CUNNING AGAINST CUNNING.
A majority of the New York Legislature was bought. It looked as if the consolidation act would go through without difficulty. Surreptitiously, however, certain leading men in the Legislature plotted with the Wall Street opponents of Vanderbilt to repeat the trick attempted by the New York aldermen in 1863. The bill would be introduced and reported favorably; every open indication would be manifested of keeping faith with Vanderbilt. Upon the certainty of its passage the market value of the stock would rise. With their prearranged plan of defeating the bill at the last moment upon some plausible pretext, the clique in the meantime would be busy selling short.
Information of this treachery came to Vanderbilt in time. He retaliated as he had upon the New York aldermen; put the price of New York and Harlem stock up to $285 a share and held it there until after he was settled with. With his chief partner, John Tobin, he was credited with pocketing many millions of dollars. To make their corner certain, the Vanderbilt pool had bought 27,000 more shares than the entire existing stock of the road. "We busted the whole Legislature," was Vanderbilt's jubilant comment, "and scores of the honorable members had to go home without paying their board bills."
The numerous millions taken in by Vanderbilt in these transactions came from a host of other men who would have plundered him as quickly as he plundered them. They came from members of the Legislature who had grown rich on bribes for granting a continuous succession of special privileges, or to put it in a more comprehensible form, licenses to individuals and corporations to prey in a thousand and one forms upon the people. They came from bankers, railroad, land and factory owners, all of whom had assiduously bribed Congress, legislatures, common councils and administrative officials to give them special laws and rights by which they could all the more easily and securely grasp the produce of the many, and hold it intact without even a semblance of taxation.
The very nature of that system of gambling called stock-market or cotton or produce exchange speculation showed at once the sharply- defined disparities and discriminations in law.
Common gambling, so-called, was a crime. The gambling of the exchanges was legitimate and legalized, and the men who thus gambled with the resources of the nation were esteemed as highly respectable and responsible leaders of the community.

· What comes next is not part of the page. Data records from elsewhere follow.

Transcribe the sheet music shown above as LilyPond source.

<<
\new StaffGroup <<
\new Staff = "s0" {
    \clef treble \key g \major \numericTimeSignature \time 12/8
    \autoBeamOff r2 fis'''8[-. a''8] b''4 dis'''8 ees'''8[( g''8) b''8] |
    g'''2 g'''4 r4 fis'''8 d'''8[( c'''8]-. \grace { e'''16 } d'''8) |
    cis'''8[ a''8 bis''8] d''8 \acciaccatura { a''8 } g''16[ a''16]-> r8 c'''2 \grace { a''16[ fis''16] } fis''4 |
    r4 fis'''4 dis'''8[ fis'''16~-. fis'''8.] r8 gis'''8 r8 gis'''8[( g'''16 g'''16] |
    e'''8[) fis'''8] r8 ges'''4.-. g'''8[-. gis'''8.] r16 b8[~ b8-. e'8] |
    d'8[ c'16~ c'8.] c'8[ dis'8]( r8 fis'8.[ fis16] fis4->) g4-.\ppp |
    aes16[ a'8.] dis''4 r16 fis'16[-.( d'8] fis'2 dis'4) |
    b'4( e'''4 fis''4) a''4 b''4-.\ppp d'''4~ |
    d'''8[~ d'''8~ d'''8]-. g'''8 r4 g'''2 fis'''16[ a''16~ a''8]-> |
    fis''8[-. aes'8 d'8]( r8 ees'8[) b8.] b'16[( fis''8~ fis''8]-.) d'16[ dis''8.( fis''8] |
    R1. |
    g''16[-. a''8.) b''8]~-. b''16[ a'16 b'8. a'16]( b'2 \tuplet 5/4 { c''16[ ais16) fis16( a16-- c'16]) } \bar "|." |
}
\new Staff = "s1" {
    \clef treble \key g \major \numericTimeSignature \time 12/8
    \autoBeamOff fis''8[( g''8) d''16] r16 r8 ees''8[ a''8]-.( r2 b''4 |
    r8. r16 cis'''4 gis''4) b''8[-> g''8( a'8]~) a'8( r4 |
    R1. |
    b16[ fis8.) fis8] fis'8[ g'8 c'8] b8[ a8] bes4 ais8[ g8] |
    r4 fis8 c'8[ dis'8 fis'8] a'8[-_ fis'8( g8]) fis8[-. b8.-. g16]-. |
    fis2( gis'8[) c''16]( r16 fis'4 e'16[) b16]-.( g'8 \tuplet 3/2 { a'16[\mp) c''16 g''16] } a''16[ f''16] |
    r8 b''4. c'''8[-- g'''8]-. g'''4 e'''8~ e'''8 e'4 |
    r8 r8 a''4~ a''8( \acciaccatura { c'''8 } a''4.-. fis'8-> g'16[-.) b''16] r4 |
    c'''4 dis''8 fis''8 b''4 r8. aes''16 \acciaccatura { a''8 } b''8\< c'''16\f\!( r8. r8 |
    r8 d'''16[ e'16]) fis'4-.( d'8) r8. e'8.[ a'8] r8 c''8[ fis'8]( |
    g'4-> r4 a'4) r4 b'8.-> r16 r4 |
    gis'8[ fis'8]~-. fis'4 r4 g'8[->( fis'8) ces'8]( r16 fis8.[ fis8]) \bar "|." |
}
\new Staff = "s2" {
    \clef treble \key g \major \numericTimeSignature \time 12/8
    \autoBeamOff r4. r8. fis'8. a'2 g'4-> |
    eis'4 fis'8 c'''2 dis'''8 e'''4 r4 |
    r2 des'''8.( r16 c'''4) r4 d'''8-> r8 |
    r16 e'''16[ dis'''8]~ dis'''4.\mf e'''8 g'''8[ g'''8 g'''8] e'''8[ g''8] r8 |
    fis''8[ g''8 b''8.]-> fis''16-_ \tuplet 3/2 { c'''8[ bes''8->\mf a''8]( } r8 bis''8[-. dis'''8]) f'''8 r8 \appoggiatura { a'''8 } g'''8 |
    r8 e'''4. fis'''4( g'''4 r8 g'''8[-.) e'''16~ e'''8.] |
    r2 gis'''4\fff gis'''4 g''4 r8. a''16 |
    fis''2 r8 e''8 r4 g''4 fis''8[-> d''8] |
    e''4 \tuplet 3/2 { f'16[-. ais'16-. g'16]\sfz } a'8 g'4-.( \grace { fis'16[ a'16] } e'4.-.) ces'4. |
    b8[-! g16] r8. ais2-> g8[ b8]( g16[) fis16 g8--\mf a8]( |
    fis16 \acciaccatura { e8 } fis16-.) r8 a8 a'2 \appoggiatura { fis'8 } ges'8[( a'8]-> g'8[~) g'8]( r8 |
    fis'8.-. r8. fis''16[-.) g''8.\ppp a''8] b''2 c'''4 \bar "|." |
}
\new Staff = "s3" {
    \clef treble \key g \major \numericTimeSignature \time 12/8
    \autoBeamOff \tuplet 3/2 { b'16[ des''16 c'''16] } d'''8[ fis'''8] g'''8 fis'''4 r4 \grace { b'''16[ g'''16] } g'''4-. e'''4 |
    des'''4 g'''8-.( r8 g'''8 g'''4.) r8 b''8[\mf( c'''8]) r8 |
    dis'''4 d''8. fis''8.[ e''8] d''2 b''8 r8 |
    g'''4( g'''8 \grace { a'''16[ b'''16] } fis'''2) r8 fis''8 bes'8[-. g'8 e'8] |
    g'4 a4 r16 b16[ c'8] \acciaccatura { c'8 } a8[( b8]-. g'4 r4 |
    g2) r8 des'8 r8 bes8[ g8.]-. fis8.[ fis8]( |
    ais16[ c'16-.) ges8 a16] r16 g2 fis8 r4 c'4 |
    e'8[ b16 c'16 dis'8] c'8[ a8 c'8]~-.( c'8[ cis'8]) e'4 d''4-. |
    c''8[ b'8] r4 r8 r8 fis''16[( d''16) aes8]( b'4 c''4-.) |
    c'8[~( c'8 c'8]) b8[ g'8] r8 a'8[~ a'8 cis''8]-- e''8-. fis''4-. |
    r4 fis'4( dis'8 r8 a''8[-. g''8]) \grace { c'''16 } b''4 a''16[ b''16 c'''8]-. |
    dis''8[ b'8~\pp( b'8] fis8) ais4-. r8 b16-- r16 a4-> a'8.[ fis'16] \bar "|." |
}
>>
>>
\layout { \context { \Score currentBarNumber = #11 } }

For a penniless man to sell anything he did not own, or which was not in existence, was held a heinous crime and was severely punished by a long prison term. But the members of the all-powerful propertied class could contract to deliver stocks which they did not own or which were non-existent, or they could gamble in produce often not yet out of the ground, and the law saw no criminal act in their performances.
Far from being under the inhibition of law, their methods were duly legalized. The explanation was not hard to find. These same propertied classes had made the code of laws as it stood; and if any doubter denies that laws at all times have exactly corresponded with the interest and aims of the ruling class, all that is necessary is to compare the laws of the different periods with the profitable methods of that class, and he will find that these methods, however despicable, vile and cruel, were not only indulgently omitted from the recognized category of crimes but were elevated by prevalent teaching to be commercial virtues and ability of a high order.
With two railroads in his possession Vanderbilt cast about to drag in a third. This was the New York Central Railroad, one of the richest in the country.
Vanderbilt's eulogists, in depicting him as a masterful constructionist, assert that it was he who first saw the waste and futility of competition, and that he organized the New York Central from the disjointed, disconnected lines of a number of previously separate little railroads. This is a gross error.
The consolidation was formed in 1853 at the time when Vanderbilt was plundering from the United States treasury the millions with which he began to buy in railroads nine years later. The New York Central arose from the union of ten little railroads, some running in the territory between Albany and Buffalo, and others merely projected, but which had nevertheless been capitalized as though they were actually in operation.
The cost of construction of these eleven roads was about $10,000,000, but they were capitalized at $23,000,000. Under the consolidating act of 1853 the capitalization was run up to about $35,000,000. This fictitious capital was partly based on roads which were never built, and existing on paper only. Then followed a series of legislative acts giving the company a further list of valuable franchises and allowing it to charge extortionate rates, inflate its stock, and virtually escape taxation. How these laws were procured may be judged from the testimony of the treasurer of the New York Central railroad before a committee of the New York State Constitutional Convention. This official stated that from about 1853 to 1867 the New York Central had spent hundreds of thousands of dollars for "legislative purposes,"—in other words, buying laws at Albany.